◆ What the task requires ◆
Find the word "Exposing" below. Copy each line that has it.

◆ Dataset entries ◆
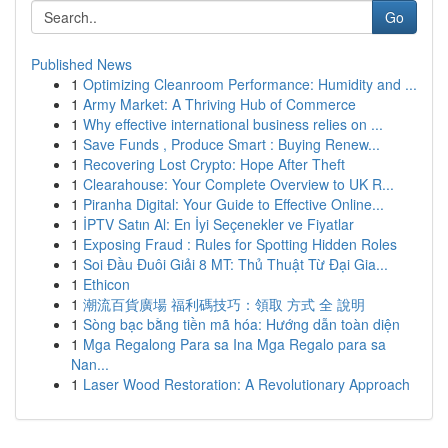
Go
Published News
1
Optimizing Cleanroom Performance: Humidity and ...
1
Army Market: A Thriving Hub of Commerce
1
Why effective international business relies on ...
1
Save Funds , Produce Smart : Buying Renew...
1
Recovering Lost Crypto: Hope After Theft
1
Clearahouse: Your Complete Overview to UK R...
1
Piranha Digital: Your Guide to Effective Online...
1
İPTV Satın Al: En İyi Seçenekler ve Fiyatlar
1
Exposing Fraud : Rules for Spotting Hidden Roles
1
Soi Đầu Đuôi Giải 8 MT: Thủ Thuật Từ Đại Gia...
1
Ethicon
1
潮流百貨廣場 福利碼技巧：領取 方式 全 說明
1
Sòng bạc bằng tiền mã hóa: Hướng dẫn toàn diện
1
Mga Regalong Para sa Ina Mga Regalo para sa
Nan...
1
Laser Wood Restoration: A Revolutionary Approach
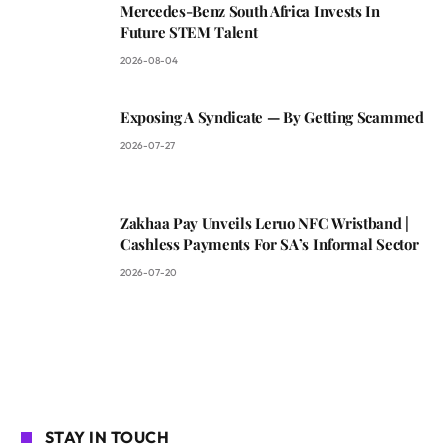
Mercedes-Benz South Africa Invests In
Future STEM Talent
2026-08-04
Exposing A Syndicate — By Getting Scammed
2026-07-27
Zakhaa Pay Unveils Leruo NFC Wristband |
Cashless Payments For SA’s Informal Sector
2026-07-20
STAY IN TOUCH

◆ Solution ◆
Exposing Fraud : Rules for Spotting Hidden Roles
Exposing A Syndicate — By Getting Scammed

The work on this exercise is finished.